Pazarlama camiası bir türlü “müşteriye soralım” işini beceremedi. “Bir bilene soralım” noktasına bile tam gelemedi. “Biz biliriz”lerle idare ediyor.
Memlekette “iş bilen” den çok “işini bilen” var.
“İşini bilenlerin” anlattıklarına bakılırsa, hepsi başarılı.
İstisnalarını tenzih ederiz, ama bazen neyi nasıl başardıklarını tam anlayamıyoruz. Hikâyelerinde bir şeyler eksik kalıyor. Acaba bilmediğimiz “püf noktaları” mı var diyoruz.
Bir karar verirken bilgi ve araştırmaya dayanmak iş dünyasında da siyasette de kural değil, istisna.
Hele sebep-sonuç ilişkilerinin test edileceği asıl yöntem olan deney, işletme okullarımızda bile yaygın bir yöntem olamadı.

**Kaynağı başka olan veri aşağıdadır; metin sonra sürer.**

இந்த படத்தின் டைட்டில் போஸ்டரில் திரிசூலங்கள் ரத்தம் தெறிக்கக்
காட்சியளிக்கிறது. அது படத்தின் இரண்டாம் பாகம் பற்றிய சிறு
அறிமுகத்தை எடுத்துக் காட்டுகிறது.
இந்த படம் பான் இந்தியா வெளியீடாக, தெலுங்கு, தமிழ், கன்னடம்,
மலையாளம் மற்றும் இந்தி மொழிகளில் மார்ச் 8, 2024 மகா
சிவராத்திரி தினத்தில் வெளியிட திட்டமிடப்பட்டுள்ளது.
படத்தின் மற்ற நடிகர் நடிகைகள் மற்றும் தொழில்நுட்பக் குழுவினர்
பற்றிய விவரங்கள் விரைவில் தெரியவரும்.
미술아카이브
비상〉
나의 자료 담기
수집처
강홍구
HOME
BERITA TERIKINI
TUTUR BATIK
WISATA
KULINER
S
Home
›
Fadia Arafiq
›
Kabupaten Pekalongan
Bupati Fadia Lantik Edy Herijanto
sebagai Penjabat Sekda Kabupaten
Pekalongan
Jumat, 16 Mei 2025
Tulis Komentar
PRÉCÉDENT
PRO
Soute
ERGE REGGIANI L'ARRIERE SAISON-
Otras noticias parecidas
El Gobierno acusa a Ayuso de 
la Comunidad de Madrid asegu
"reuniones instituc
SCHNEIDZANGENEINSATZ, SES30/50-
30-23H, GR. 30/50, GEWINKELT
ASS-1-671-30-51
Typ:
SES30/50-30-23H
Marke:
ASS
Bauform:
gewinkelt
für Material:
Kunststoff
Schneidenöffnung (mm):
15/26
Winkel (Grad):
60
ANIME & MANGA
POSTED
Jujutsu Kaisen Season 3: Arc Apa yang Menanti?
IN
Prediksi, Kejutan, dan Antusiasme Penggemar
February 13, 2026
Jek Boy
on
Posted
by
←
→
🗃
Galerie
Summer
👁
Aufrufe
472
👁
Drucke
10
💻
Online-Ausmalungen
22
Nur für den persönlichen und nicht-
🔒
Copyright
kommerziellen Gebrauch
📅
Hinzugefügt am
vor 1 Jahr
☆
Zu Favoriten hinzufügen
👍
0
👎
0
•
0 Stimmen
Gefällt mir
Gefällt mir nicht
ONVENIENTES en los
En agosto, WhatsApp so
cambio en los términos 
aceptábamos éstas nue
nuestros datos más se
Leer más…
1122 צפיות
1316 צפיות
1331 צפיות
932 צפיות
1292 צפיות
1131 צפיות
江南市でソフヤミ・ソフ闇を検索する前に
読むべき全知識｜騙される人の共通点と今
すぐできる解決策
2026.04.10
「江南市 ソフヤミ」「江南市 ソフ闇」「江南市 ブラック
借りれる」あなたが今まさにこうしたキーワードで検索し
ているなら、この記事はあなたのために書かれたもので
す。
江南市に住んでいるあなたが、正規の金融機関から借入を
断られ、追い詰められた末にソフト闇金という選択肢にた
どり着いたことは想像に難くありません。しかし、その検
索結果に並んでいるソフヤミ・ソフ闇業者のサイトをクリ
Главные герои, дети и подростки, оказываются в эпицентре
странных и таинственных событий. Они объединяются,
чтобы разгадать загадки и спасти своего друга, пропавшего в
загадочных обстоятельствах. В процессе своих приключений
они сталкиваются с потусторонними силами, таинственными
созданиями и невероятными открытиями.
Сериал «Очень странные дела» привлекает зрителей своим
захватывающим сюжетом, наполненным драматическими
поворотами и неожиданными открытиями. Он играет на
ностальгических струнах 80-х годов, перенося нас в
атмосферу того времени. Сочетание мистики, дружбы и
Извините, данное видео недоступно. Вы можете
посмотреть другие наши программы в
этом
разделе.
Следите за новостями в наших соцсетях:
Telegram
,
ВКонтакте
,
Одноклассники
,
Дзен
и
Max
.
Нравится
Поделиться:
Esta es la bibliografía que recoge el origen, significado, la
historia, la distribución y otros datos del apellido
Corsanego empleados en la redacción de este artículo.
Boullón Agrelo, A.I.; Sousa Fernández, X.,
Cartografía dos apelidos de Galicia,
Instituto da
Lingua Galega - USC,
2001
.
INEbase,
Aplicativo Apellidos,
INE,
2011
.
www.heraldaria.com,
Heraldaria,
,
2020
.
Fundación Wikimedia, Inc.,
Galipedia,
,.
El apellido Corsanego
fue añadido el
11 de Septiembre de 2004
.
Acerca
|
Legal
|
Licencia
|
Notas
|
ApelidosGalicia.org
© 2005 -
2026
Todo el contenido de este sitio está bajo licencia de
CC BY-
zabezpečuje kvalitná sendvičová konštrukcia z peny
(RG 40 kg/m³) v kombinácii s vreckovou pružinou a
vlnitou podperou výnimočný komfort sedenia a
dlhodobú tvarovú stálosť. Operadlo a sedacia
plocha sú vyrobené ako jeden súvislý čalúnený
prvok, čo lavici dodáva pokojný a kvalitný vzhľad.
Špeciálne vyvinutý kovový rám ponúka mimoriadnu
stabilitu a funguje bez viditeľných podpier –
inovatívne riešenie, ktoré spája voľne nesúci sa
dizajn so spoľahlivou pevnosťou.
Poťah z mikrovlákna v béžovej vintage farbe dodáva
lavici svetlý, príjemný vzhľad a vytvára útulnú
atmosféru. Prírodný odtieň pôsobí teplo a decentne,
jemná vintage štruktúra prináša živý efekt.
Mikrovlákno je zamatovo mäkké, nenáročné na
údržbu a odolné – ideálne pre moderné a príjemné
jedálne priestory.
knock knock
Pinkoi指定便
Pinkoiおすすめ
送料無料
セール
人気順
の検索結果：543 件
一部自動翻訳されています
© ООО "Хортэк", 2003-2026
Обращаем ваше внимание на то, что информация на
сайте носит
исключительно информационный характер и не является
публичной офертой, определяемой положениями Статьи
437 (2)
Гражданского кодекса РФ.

Varsa yoksa, anket, odak grup, literatür incelemesi… Sebep-sonuç, analiz-sentez, tez-antitez gibi konulara sıra gelmiyor.
Deney denince, iş adamı deneyim anlıyor. Batıp çıkmayı tecrübe sanıyor. Batıyor, çıkıyor, fakat niye battığının, niye çıktığının analizini yapmıyor, olup bitenden bir ders çıkarmıyor.
Bir resim bin kelime hesabı, iki kelimelik başlığıyla, “Hayvana Soralım” haberi bize bunları düşündürttü. Yıllardır ihmalinden şikâyet ettiğimiz tarım sektöründe, meğerse araştırma da, deney de yapılırmış.
İşler, “yabancılar bilir”, “ben bilirim”, “biz biliriz” havasından çıkmış, “hayvanlar bilir” düzeyine ulaşmış.
Çukurova Ziraat Fakültesindeki Zootekni bölümü “alıcı odaklı” bir özgürlüğün, “verici odaklı” bir dayatmaya kıyasla süt verimini % 50 arttırdığını deneyerek görmüş.
Gazete haberine göre, “Hayvana Soralım” adı verilen tercihli yemleme uygulamasında hayvanlara arpa, mısır, soya küspesi, kepek ve yonca farklı kaplarda sunulmuş.
Sonuçta hem süt, hem et, hem de doğum verimlerinde artış görülmüş.
Keçilerin süt verimi yüzde % 50 artmış.
Anlaşılan, demokrasi ve seçme özgürlüğü inatçı keçileri bile etkilemiş.
Pazarlama üretici odaklı olmaktan çıkıp, dayatmadan vazgeçip, müşteri odaklı davranınca, yenilikler yapıp, tüketiciye sundukça, pazarların verimi de artıyor.